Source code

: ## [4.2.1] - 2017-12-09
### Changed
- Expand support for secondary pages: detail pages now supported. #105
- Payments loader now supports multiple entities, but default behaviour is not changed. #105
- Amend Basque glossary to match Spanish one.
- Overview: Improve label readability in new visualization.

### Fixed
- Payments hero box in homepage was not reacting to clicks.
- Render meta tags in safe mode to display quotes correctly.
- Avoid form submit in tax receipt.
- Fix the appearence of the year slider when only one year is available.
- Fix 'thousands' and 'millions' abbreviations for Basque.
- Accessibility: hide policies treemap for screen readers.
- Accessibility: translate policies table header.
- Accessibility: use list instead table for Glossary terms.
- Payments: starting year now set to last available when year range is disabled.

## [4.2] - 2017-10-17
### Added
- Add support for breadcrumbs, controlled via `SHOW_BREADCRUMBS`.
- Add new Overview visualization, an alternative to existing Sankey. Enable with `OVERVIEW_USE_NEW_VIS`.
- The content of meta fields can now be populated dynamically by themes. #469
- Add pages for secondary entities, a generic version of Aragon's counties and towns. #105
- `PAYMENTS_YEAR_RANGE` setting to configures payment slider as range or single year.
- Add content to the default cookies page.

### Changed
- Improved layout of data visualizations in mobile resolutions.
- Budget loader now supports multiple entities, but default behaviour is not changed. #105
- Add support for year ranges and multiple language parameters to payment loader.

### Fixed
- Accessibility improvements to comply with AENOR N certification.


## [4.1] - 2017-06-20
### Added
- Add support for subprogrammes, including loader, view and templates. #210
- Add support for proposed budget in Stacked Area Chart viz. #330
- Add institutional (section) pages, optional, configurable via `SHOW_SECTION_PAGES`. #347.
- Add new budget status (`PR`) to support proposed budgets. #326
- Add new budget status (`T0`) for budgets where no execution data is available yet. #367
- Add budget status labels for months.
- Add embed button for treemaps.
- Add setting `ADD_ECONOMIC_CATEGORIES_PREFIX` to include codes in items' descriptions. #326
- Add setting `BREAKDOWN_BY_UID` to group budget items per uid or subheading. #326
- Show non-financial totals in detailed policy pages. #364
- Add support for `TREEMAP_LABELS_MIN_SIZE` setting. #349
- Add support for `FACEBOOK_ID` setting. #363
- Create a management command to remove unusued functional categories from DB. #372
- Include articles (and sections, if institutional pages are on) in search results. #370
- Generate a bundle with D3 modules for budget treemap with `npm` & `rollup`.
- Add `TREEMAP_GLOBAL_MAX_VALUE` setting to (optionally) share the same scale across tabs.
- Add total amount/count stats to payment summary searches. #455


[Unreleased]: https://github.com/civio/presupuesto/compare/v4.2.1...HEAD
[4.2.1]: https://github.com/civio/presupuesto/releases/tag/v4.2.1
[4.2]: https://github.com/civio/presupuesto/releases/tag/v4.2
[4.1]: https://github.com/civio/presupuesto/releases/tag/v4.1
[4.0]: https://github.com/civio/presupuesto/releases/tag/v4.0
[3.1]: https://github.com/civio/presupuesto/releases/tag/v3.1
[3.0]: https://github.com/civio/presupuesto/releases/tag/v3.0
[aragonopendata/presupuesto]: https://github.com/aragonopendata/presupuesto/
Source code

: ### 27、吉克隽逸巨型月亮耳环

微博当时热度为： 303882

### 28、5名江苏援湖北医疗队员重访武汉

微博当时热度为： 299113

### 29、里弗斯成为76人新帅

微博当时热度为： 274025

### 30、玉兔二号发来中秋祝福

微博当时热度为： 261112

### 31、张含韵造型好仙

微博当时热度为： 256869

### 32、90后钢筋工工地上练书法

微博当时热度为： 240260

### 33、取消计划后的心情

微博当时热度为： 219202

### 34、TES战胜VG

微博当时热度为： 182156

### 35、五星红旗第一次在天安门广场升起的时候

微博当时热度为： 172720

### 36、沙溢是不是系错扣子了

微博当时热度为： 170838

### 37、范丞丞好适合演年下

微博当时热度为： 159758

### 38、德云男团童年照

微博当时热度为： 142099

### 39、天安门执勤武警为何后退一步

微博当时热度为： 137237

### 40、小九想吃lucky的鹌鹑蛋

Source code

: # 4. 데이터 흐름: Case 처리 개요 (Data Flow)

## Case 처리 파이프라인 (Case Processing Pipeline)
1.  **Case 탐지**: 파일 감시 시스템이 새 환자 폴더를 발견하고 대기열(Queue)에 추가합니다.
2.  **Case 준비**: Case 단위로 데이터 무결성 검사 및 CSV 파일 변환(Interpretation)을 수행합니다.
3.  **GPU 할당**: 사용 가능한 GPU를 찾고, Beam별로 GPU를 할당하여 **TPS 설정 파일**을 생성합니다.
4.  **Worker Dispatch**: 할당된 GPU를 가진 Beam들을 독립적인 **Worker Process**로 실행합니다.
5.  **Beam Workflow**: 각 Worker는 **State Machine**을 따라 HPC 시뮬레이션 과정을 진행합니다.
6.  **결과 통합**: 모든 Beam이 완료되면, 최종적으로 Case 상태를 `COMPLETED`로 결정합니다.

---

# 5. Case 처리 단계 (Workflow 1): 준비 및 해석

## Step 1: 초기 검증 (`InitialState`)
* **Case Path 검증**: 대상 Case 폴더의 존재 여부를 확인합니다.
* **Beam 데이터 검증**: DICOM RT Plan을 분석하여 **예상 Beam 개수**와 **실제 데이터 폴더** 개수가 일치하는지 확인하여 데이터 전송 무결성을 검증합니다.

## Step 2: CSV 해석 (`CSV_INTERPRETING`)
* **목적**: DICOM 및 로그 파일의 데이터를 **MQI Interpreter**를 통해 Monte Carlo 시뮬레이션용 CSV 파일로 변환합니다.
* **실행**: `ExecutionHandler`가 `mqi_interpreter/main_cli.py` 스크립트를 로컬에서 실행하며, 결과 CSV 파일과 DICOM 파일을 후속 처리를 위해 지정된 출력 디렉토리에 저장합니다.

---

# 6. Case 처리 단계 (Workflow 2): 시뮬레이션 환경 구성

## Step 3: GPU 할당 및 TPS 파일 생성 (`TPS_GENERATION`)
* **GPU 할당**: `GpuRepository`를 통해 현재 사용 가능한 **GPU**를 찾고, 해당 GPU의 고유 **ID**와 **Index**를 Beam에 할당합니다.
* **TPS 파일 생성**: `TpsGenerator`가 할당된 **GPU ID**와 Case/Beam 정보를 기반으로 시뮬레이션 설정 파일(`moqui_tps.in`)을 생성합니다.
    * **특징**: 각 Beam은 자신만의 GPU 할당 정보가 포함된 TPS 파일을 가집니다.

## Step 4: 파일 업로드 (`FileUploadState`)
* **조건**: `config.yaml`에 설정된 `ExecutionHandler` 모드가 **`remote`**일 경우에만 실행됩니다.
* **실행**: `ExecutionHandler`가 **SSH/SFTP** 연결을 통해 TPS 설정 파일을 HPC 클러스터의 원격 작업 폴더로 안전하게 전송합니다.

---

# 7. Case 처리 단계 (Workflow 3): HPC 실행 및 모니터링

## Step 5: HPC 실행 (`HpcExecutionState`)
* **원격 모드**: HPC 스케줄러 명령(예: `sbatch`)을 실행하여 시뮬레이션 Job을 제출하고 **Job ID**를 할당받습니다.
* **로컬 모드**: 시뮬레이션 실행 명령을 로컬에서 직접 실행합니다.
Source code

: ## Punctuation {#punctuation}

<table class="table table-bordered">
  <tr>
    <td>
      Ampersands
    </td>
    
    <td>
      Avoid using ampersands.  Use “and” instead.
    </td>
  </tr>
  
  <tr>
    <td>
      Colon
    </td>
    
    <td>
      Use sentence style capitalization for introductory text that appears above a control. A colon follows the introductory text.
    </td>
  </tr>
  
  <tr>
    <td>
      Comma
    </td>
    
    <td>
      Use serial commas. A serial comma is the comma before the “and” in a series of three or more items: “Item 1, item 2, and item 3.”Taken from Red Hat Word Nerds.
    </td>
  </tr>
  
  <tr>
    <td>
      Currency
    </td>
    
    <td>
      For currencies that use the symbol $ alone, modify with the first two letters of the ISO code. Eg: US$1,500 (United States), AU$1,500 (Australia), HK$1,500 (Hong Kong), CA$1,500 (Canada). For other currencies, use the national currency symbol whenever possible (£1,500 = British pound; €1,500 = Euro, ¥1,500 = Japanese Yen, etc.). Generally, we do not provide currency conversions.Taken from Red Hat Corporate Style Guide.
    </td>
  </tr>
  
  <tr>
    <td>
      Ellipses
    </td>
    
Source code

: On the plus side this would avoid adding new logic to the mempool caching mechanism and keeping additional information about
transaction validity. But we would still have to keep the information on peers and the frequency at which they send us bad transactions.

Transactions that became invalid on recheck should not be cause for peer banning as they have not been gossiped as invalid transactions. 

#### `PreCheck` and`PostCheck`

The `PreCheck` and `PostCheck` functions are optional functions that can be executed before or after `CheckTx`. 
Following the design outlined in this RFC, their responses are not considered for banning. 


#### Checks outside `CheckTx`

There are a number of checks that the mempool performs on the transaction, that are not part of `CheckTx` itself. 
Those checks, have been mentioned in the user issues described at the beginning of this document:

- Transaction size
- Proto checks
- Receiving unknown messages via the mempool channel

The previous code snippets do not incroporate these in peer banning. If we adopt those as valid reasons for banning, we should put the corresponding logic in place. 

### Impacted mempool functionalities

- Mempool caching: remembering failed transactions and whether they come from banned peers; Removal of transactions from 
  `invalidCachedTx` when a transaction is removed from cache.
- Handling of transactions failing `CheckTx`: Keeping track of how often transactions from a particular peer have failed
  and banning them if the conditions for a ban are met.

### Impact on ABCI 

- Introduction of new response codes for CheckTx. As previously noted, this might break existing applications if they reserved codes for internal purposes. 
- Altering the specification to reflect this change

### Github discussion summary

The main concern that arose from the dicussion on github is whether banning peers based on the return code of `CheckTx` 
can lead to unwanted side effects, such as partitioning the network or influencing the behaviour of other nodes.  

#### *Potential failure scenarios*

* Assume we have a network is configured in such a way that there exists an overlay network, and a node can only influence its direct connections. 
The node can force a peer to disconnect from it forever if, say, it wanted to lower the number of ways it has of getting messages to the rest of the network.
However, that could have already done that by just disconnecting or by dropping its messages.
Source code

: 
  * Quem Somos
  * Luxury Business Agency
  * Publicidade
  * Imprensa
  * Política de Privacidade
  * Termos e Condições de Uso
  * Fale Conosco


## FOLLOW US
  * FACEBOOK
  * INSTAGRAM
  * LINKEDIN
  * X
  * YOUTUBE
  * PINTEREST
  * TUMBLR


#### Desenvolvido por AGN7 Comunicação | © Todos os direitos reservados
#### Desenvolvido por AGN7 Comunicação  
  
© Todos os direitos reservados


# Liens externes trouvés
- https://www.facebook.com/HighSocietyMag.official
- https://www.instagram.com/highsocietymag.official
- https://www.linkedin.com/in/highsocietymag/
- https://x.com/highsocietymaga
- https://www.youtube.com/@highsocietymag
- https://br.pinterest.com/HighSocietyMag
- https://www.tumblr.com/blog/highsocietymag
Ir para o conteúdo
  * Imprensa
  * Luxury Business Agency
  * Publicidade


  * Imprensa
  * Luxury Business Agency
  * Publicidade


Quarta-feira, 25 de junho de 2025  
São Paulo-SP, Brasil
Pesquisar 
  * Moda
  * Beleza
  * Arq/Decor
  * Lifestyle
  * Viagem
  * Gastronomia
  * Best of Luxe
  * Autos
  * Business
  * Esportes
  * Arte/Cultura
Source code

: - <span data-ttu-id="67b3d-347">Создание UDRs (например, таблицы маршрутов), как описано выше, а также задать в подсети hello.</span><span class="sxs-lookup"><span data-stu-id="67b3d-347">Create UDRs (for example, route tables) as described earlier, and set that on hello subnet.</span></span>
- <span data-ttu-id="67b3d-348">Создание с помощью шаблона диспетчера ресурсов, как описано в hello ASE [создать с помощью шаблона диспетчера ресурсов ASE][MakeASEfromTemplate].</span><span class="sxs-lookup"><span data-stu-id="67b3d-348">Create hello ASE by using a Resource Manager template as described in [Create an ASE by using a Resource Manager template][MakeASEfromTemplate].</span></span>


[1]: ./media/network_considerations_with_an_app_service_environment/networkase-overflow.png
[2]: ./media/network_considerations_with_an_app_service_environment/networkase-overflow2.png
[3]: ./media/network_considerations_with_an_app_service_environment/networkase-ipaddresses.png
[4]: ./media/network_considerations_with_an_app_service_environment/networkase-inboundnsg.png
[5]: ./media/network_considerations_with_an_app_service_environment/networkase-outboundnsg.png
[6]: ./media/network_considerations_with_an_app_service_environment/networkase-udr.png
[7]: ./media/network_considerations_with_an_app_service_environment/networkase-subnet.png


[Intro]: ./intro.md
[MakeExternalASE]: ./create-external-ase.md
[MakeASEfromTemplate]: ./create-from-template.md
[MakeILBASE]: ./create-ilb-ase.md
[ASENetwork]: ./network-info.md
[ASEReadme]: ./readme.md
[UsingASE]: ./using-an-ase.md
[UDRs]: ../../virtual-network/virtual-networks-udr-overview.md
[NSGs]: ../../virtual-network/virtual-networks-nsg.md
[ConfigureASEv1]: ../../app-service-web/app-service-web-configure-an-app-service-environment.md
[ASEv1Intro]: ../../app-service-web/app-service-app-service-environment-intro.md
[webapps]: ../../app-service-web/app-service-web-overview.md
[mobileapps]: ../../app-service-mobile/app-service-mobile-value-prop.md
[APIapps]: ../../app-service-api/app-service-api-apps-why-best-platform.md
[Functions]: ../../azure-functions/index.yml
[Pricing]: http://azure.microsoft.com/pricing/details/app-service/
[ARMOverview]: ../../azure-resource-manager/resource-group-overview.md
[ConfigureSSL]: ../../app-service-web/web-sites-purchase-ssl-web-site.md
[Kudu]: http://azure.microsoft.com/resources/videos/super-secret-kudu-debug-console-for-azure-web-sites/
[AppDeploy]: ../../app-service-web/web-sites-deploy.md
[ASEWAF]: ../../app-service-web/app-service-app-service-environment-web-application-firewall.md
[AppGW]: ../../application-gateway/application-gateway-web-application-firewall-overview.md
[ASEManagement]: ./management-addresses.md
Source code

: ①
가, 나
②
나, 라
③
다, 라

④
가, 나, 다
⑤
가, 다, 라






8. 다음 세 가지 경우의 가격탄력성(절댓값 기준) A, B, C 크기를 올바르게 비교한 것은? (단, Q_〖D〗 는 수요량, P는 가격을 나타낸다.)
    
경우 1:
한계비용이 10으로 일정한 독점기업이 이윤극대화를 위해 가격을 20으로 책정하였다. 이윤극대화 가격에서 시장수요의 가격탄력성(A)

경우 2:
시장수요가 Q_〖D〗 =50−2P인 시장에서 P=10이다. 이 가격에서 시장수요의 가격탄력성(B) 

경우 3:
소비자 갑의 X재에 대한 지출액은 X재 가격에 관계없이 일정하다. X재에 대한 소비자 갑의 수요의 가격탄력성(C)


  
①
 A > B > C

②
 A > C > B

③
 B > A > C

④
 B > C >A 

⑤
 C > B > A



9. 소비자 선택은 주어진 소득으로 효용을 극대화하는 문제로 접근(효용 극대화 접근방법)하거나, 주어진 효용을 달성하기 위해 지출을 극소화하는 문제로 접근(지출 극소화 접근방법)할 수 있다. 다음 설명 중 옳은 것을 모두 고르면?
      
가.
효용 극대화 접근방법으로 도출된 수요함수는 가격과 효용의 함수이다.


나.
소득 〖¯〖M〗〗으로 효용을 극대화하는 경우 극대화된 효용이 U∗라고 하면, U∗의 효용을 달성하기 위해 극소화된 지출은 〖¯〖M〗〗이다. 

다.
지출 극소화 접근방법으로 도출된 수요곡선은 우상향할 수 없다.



● **TASK TO CARRY OUT**
Word for word, return the lines from the one holding "[MakeExternalASE]: ./create-external-ase.md" through the end of the entries above.

● **SOLVED EXERCISE**
[MakeExternalASE]: ./create-external-ase.md
[MakeASEfromTemplate]: ./create-from-template.md
[MakeILBASE]: ./create-ilb-ase.md
[ASENetwork]: ./network-info.md
[ASEReadme]: ./readme.md
[UsingASE]: ./using-an-ase.md
[UDRs]: ../../virtual-network/virtual-networks-udr-overview.md
[NSGs]: ../../virtual-network/virtual-networks-nsg.md
[ConfigureASEv1]: ../../app-service-web/app-service-web-configure-an-app-service-environment.md
[ASEv1Intro]: ../../app-service-web/app-service-app-service-environment-intro.md
[webapps]: ../../app-service-web/app-service-web-overview.md
[mobileapps]: ../../app-service-mobile/app-service-mobile-value-prop.md
[APIapps]: ../../app-service-api/app-service-api-apps-why-best-platform.md
[Functions]: ../../azure-functions/index.yml
[Pricing]: http://azure.microsoft.com/pricing/details/app-service/
[ARMOverview]: ../../azure-resource-manager/resource-group-overview.md
[ConfigureSSL]: ../../app-service-web/web-sites-purchase-ssl-web-site.md
[Kudu]: http://azure.microsoft.com/resources/videos/super-secret-kudu-debug-console-for-azure-web-sites/
[AppDeploy]: ../../app-service-web/web-sites-deploy.md
[ASEWAF]: ../../app-service-web/app-service-app-service-environment-web-application-firewall.md
[AppGW]: ../../application-gateway/application-gateway-web-application-firewall-overview.md
[ASEManagement]: ./management-addresses.md
Source code

: ①
가, 나
②
나, 라
③
다, 라

④
가, 나, 다
⑤
가, 다, 라






8. 다음 세 가지 경우의 가격탄력성(절댓값 기준) A, B, C 크기를 올바르게 비교한 것은? (단, Q_〖D〗 는 수요량, P는 가격을 나타낸다.)
    
경우 1:
한계비용이 10으로 일정한 독점기업이 이윤극대화를 위해 가격을 20으로 책정하였다. 이윤극대화 가격에서 시장수요의 가격탄력성(A)

경우 2:
시장수요가 Q_〖D〗 =50−2P인 시장에서 P=10이다. 이 가격에서 시장수요의 가격탄력성(B) 

경우 3:
소비자 갑의 X재에 대한 지출액은 X재 가격에 관계없이 일정하다. X재에 대한 소비자 갑의 수요의 가격탄력성(C)


  
①
 A > B > C

②
 A > C > B

③
 B > A > C

④
 B > C >A 

⑤
 C > B > A



9. 소비자 선택은 주어진 소득으로 효용을 극대화하는 문제로 접근(효용 극대화 접근방법)하거나, 주어진 효용을 달성하기 위해 지출을 극소화하는 문제로 접근(지출 극소화 접근방법)할 수 있다. 다음 설명 중 옳은 것을 모두 고르면?
      
가.
효용 극대화 접근방법으로 도출된 수요함수는 가격과 효용의 함수이다.


나.
소득 〖¯〖M〗〗으로 효용을 극대화하는 경우 극대화된 효용이 U∗라고 하면, U∗의 효용을 달성하기 위해 극소화된 지출은 〖¯〖M〗〗이다. 

다.
지출 극소화 접근방법으로 도출된 수요곡선은 우상향할 수 없다.



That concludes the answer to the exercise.